Fraudulent Neuroleptic Drug Use Over 50 %

Fraudulent, or off-label, prescribing of neuroleptic drugs has reached ridiculous high levels; in fact, the % of people prescribed such drugs fraudulently, or for purposes for which they haven’t been approved by the FDA, is now well over 50 %. This is what a story on a research study for shows, Study: Reducing Off-Label Use of Antipsychotic Meds May Save Money.

Researchers say that 57.6 percent of patients prescribed antipsychotic medications in data from 2003 did not have schizophrenia or bipolar disorder, the conditions for which the drugs were approved for use. Use of medication for treatments that is not FDA-approved is called off-label use.

75 % of all neuroleptic drug prescription in the USA is covered by Medicaid. By ending the practice of fraudulently prescribing drugs the country could be saving great deal of money in health care. This is what the data (ca. 2003) collected from 42 states by the Centers for Medicare and Medicaid Services, and published in the American Journal for Managed Care, seems to suggest.

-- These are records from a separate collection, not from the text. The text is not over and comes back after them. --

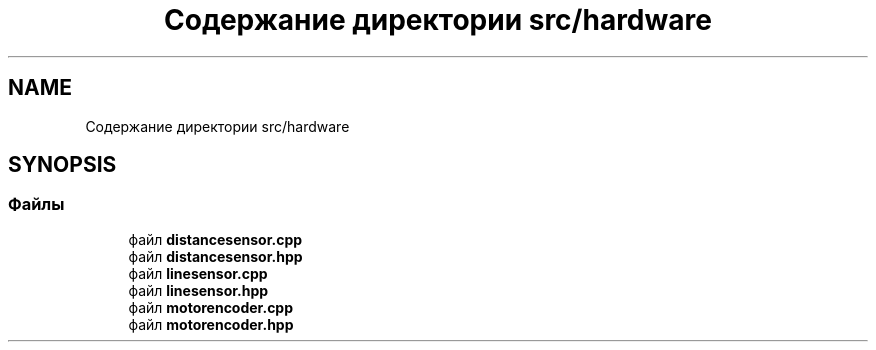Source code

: .TH "Содержание директории src/hardware" 3 "MoshLib" \" -*- nroff -*-
.ad l
.nh
.SH NAME
Содержание директории src/hardware
.SH SYNOPSIS
.br
.PP
.SS "Файлы"

.in +1c
.ti -1c
.RI "файл \fBdistancesensor\&.cpp\fP"
.br
.ti -1c
.RI "файл \fBdistancesensor\&.hpp\fP"
.br
.ti -1c
.RI "файл \fBlinesensor\&.cpp\fP"
.br
.ti -1c
.RI "файл \fBlinesensor\&.hpp\fP"
.br
.ti -1c
.RI "файл \fBmotorencoder\&.cpp\fP"
.br
.ti -1c
.RI "файл \fBmotorencoder\&.hpp\fP"
.br
.in -1c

During 2003, 372,038 patients received an antipsychotic medication. Of these patients, 214,113, or 57.6 percent, did not have a diagnosis of schizophrenia or bipolar disorder. Diagnoses included other mental disorders: 35 percent, minor depression — 25.4 percent, major depression — 23.2 percent, no mental disorder — 18.8 percent, conduct disorder — 18.8 percent, and anxiety disorder — 16.2 percent.

The researchers behind this study understate the case. Atypical neuroleptic drugs cause a metabolic syndrome which is the primary reason people in mental health treatment are dying off on average at an age 25 years younger than the rest of the population.

“Antipsychotics were the highest selling medication class at $14.6 billion in 2009,” [professor of public health sciences, Douglass L.] Leslie said. “Medicaid bears a significant proportion of these costs. Hence, off-label use may be responsible for a considerable portion of state Medicaid budgets, with little or no documented clinical benefit and a substantial risk of adverse effects. Off-label use may be an area of potential savings with little impact on patient outcomes.”

If there is little or no clinical benefit and a substantial risk, how can you say with any degree of reliability that ceasing to use these drugs fraudulently would have little impact on outcomes? I would think that outcomes would be likely to improve a great deal if mental health professionals resorted to more treatments that were beneficial and that didn’t cause any potential life-threatening risks to overall physical health instead.